- **Your instructions**: Please rewrite the text of the records below with every "Телеканал" changed to "Канал" and all other text unchanged, leaving out the pictures.

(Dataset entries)
————————
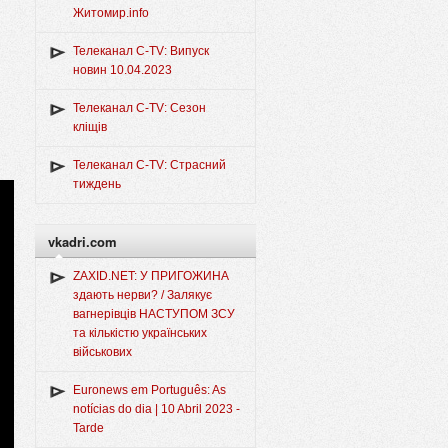
Житомир.info
Телеканал C-TV: Випуск
новин 10.04.2023
Телеканал C-TV: Сезон
кліщів
Телеканал C-TV: Страсний
тиждень
vkadri.com
ZAXID.NET: У ПРИГОЖИНА
здають нерви? / Залякує
вагнерівців НАСТУПОМ ЗСУ
та кількістю українських
військових
Euronews em Português: As
notícias do dia | 10 Abril 2023 -
Tarde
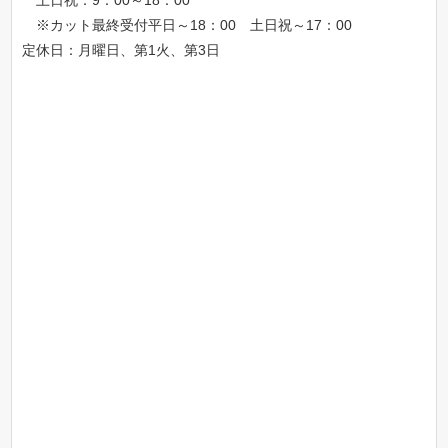
土日祝：9：00～18：00
※カット最終受付平日～18：00 土日祝～17：00
定休日：月曜日、第1火、第3日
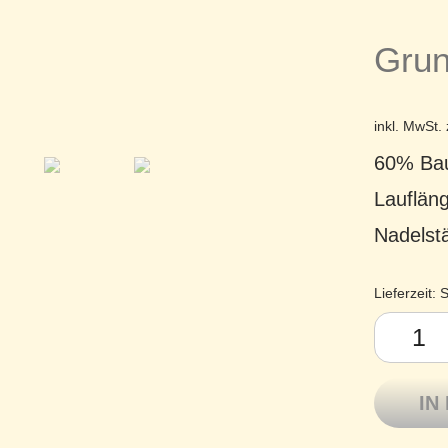
Grun
inkl. MwSt.
60% Bau
Lauflän
Nadelst
Lieferzeit:
S
Lamana C
IN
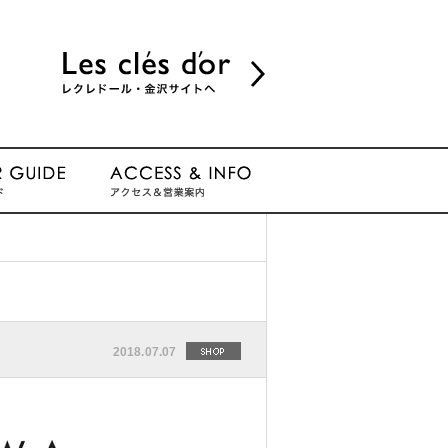
2018.07.07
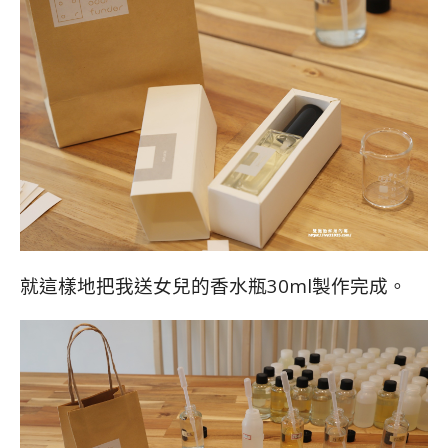
就這樣地把我送女兒的香水瓶30ml製作完成。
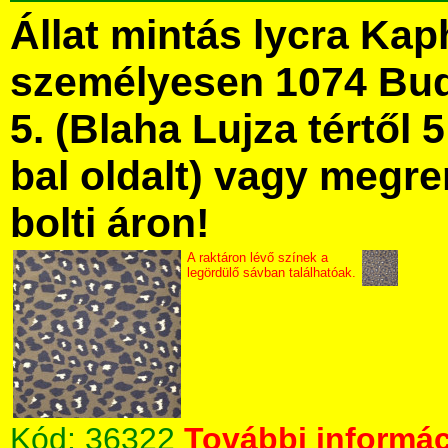
Állat mintás lycra Ka
személyesen 1074 Bud
5. (Blaha Lujza tértől 5
bal oldalt) vagy megre
bolti áron!
A raktáron lévő színek a
legördülő sávban találhatóak.
Kód:
36322
További informác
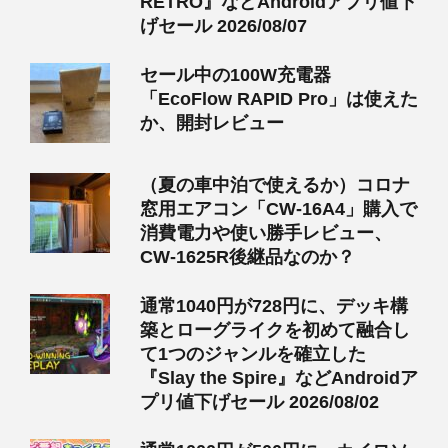
RETRO』などAndroidアプリ値下
げセール 2026/08/07
セール中の100W充電器
「EcoFlow RAPID Pro」は使えた
か、開封レビュー
（夏の車中泊で使えるか）コロナ
窓用エアコン「CW-16A4」購入で
消費電力や使い勝手レビュー、
CW-1625R後継品なのか？
通常1040円が728円に、デッキ構
築とローグライクを初めて融合し
て1つのジャンルを確立した
『Slay the Spire』などAndroidア
プリ値下げセール 2026/08/02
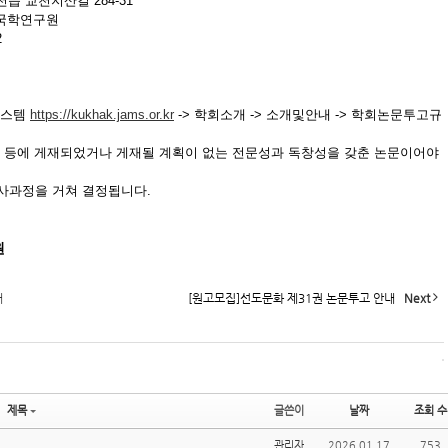
목천읍 교천지산길 284-31
학연구원
2
시스템
https://kukhak.jams.or.kr
-> 학회소개 -> 소개및안내 -> 학회논문투고규
집 등에 게재되었거나 게재될 계획이 없는 전문성과 독창성을 갖춘 논문이어야
사과정을 거쳐 결정됩니다.
원
내
[원고모집]선도문화 제31권 논문투고 안내
Next
제목
글쓴이
날짜
조회 수
관리자
2026.01.17
753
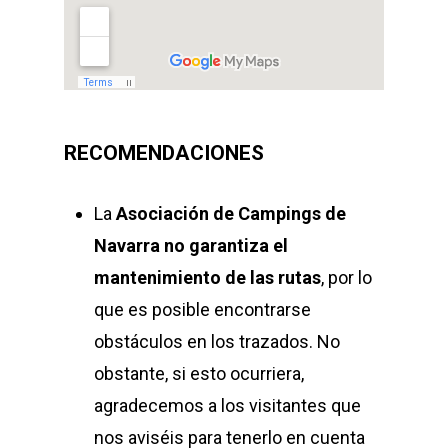
RECOMENDACIONES
La
Asociación de Campings de
Navarra
no garantiza el
mantenimiento de las rutas
, por lo
que es posible encontrarse
obstáculos en los trazados. No
obstante, si esto ocurriera,
agradecemos a los visitantes que
nos aviséis para tenerlo en cuenta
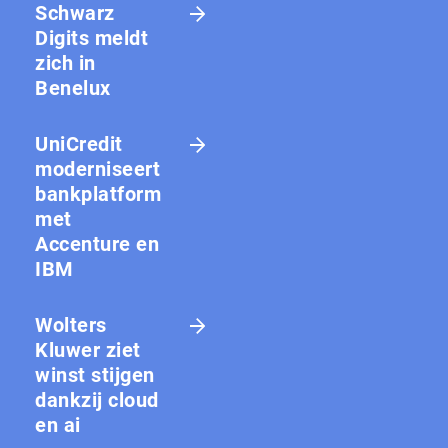
Schwarz
Digits meldt
zich in
Benelux
UniCredit
moderniseert
bankplatform
met
Accenture en
IBM
Wolters
Kluwer ziet
winst stijgen
dankzij cloud
en ai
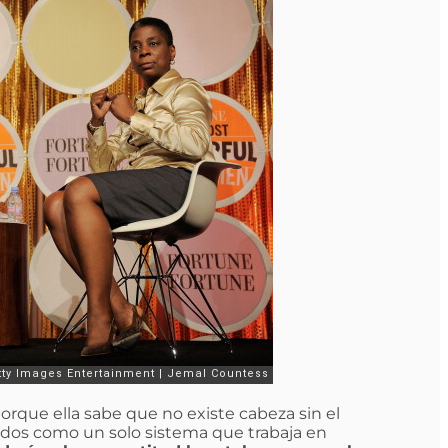
orque ella sabe que no existe cabeza sin el
eados como un solo sistema que trabaja en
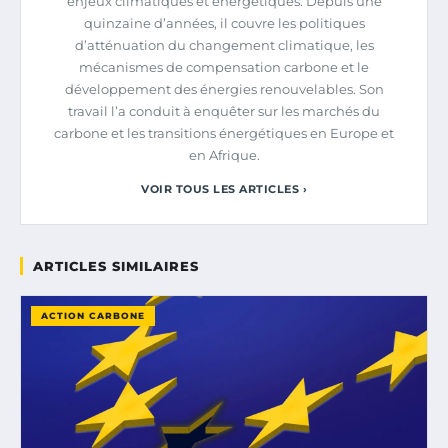
enjeux climatiques et énergétiques. Depuis une
quinzaine d’années, il couvre les politiques
d’atténuation du changement climatique, les
mécanismes de compensation carbone et le
développement des énergies renouvelables. Son
travail l’a conduit à enquêter sur les marchés du
carbone et les transitions énergétiques en Europe et
en Afrique.
VOIR TOUS LES ARTICLES ›
ARTICLES SIMILAIRES
ACTION CARBONE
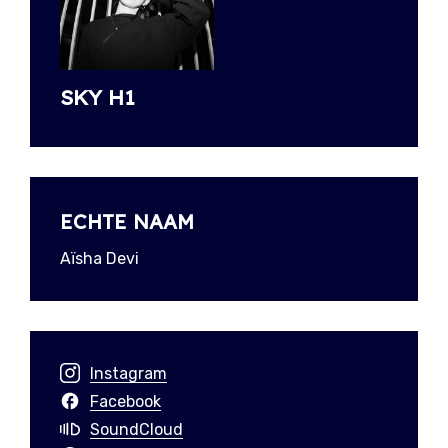
SKY H1
ECHTE NAAM
Aïsha Devi
Instagram
Facebook
SoundCloud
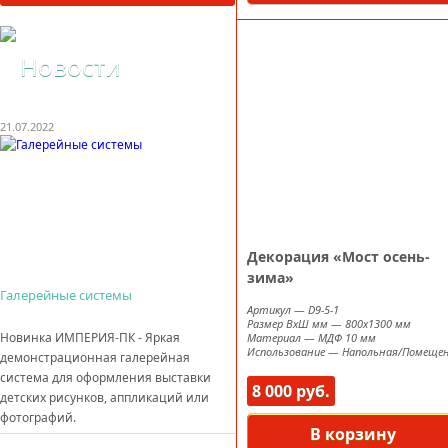
Новости
21.07.2022
Декорация «Мост осень-
зима»
Галерейные системы
Артикул
—
D9-5-1
Размер ВxШ мм
—
800х1300 мм
Новинка ИМПЕРИЯ-ПК - Яркая
Материал
—
МДФ 10 мм
Использование
—
Напольная/Помеще
демонстрационная галерейная
система для оформления выставки
8 000 руб.
детских рисунков, аппликаций или
фотографий.
В корзину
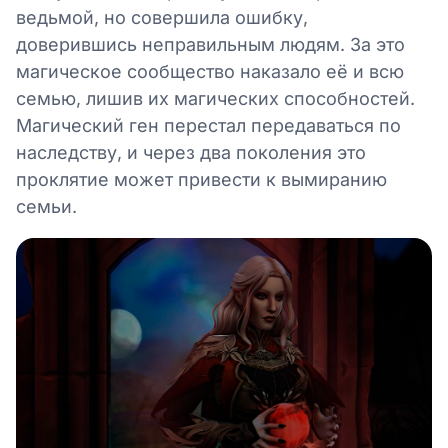
ведьмой, но совершила ошибку,
доверившись неправильным людям. За это
магическое сообщество наказало её и всю
семью, лишив их магических способностей.
Магический ген перестал передаваться по
наследству, и через два поколения это
проклятие может привести к вымиранию
семьи.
————————
- **Exercise answer**:
Житомир.info
Канал C-TV: Випуск
новин 10.04.2023
Канал C-TV: Сезон
кліщів
Канал C-TV: Страсний
тиждень
vkadri.com
ZAXID.NET: У ПРИГОЖИНА
здають нерви? / Залякує
вагнерівців НАСТУПОМ ЗСУ
та кількістю українських
військових
Euronews em Português: As
notícias do dia | 10 Abril 2023 -
Tarde
土日祝：9：00～18：00
※カット最終受付平日～18：00 土日祝～17：00
定休日：月曜日、第1火、第3日
Grun
inkl. MwSt.
60% Bau
Lauflän
Nadelst
Lieferzeit:
S
Lamana C
IN
2018.07.07
就這樣地把我送女兒的香水瓶30ml製作完成。
Állat mintás lycra Ka
személyesen 1074 Bud
5. (Blaha Lujza tértől 5
bal oldalt) vagy megre
bolti áron!
A raktáron lévő színek a
legördülő sávban találhatóak.
Kód:
36322
További informác
RETRO』などAndroidアプリ値下
げセール 2026/08/07
セール中の100W充電器
「EcoFlow RAPID Pro」は使えた
か、開封レビュー
（夏の車中泊で使えるか）コロナ
窓用エアコン「CW-16A4」購入で
消費電力や使い勝手レビュー、
CW-1625R後継品なのか？
通常1040円が728円に、デッキ構
築とローグライクを初めて融合し
て1つのジャンルを確立した
『Slay the Spire』などAndroidア
プリ値下げセール 2026/08/02
목천읍 교천지산길 284-31
학연구원
2
시스템
https://kukhak.jams.or.kr
-> 학회소개 -> 소개및안내 -> 학회논문투고규
집 등에 게재되었거나 게재될 계획이 없는 전문성과 독창성을 갖춘 논문이어야
사과정을 거쳐 결정됩니다.
원
내
[원고모집]선도문화 제31권 논문투고 안내
Next
제목
글쓴이
날짜
조회 수
관리자
2026.01.17
753
RECOMENDACIONES
La
Asociación de Campings de
Navarra
no garantiza el
mantenimiento de las rutas
, por lo
que es posible encontrarse
obstáculos en los trazados. No
obstante, si esto ocurriera,
agradecemos a los visitantes que
nos aviséis para tenerlo en cuenta
Schwarz
Digits meldt
zich in
Benelux
UniCredit
moderniseert
bankplatform
met
Accenture en
IBM
Wolters
Kluwer ziet
winst stijgen
dankzij cloud
en ai
orque ella sabe que no existe cabeza sin el
eados como un solo sistema que trabaja en
enjeux climatiques et énergétiques. Depuis une
quinzaine d’années, il couvre les politiques
d’atténuation du changement climatique, les
mécanismes de compensation carbone et le
développement des énergies renouvelables. Son
travail l’a conduit à enquêter sur les marchés du
carbone et les transitions énergétiques en Europe et
en Afrique.
VOIR TOUS LES ARTICLES ›
ARTICLES SIMILAIRES
ACTION CARBONE
SKY H1
ECHTE NAAM
Aïsha Devi
Instagram
Facebook
SoundCloud
Новости
21.07.2022
Декорация «Мост осень-
зима»
Галерейные системы
Артикул
—
D9-5-1
Размер ВxШ мм
—
800х1300 мм
Новинка ИМПЕРИЯ-ПК - Яркая
Материал
—
МДФ 10 мм
Использование
—
Напольная/Помеще
демонстрационная галерейная
система для оформления выставки
8 000 руб.
детских рисунков, аппликаций или
фотографий.
В корзину
ведьмой, но совершила ошибку,
доверившись неправильным людям. За это
магическое сообщество наказало её и всю
семью, лишив их магических способностей.
Магический ген перестал передаваться по
наследству, и через два поколения это
проклятие может привести к вымиранию
семьи.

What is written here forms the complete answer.